■ SOURCE MATERIAL:

======

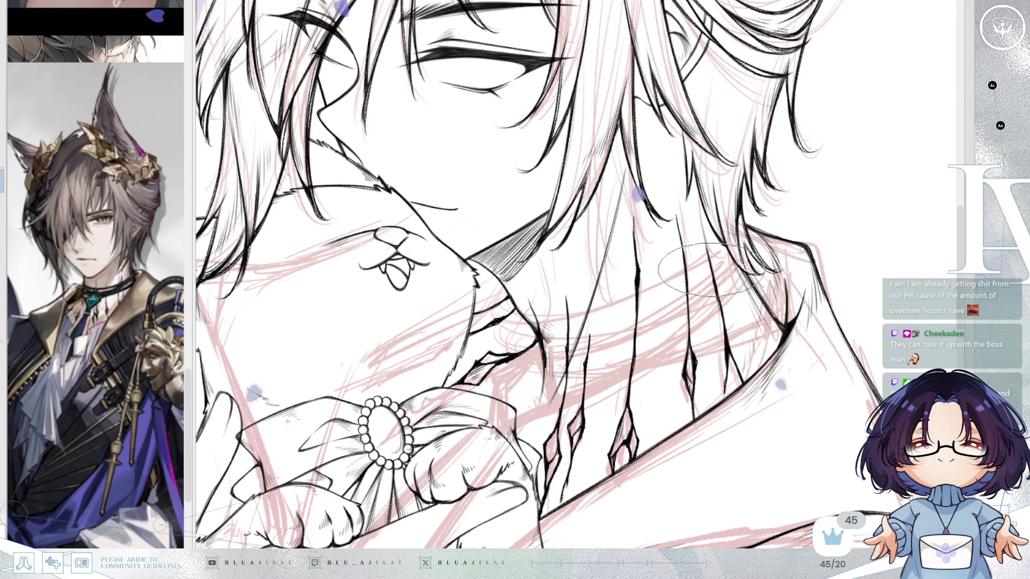
{"action": "scroll", "coordinate": [751, 257], "scroll_direction": "down", "scroll_amount": 2}
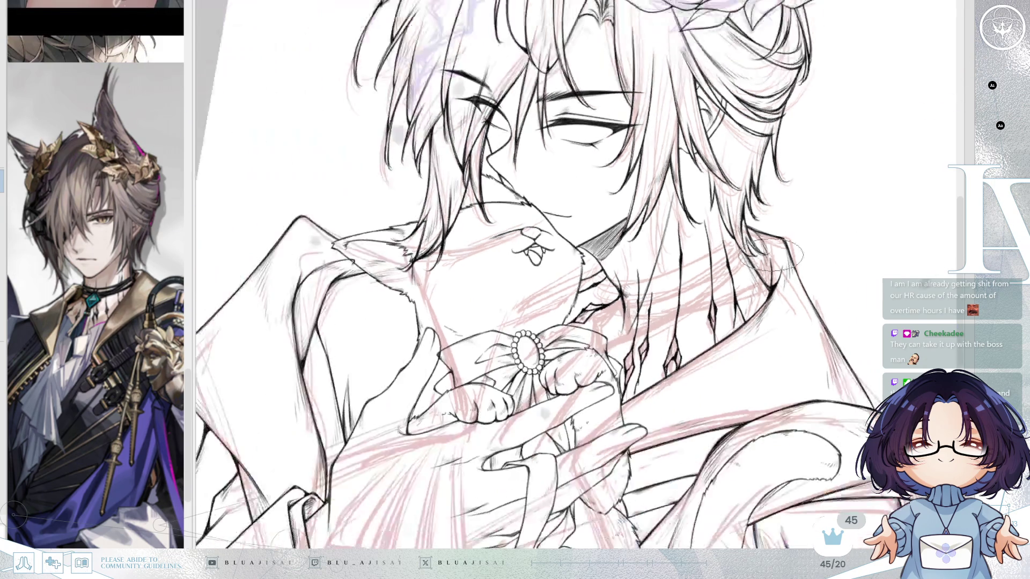
{"action": "scroll", "coordinate": [770, 257], "scroll_direction": "down", "scroll_amount": 4}
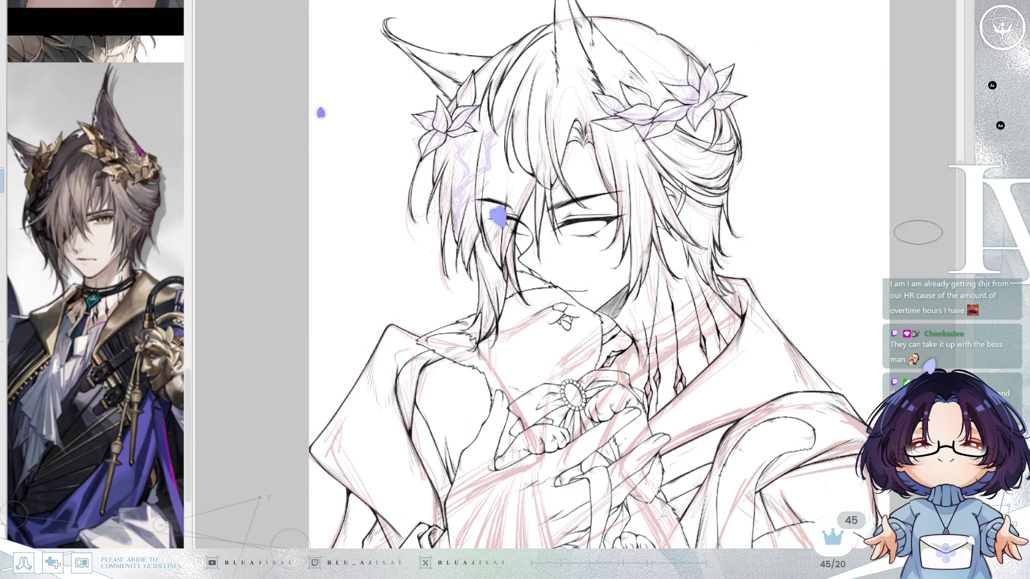
{"action": "key", "text": "ctrl+minus"}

======

■ WORK ORDER: Reproduce the data above exactly, leaving out any picture in it.

■ COMPLETED EXERCISE:
{"action": "scroll", "coordinate": [751, 257], "scroll_direction": "down", "scroll_amount": 2}
{"action": "scroll", "coordinate": [770, 257], "scroll_direction": "down", "scroll_amount": 4}
{"action": "key", "text": "ctrl+minus"}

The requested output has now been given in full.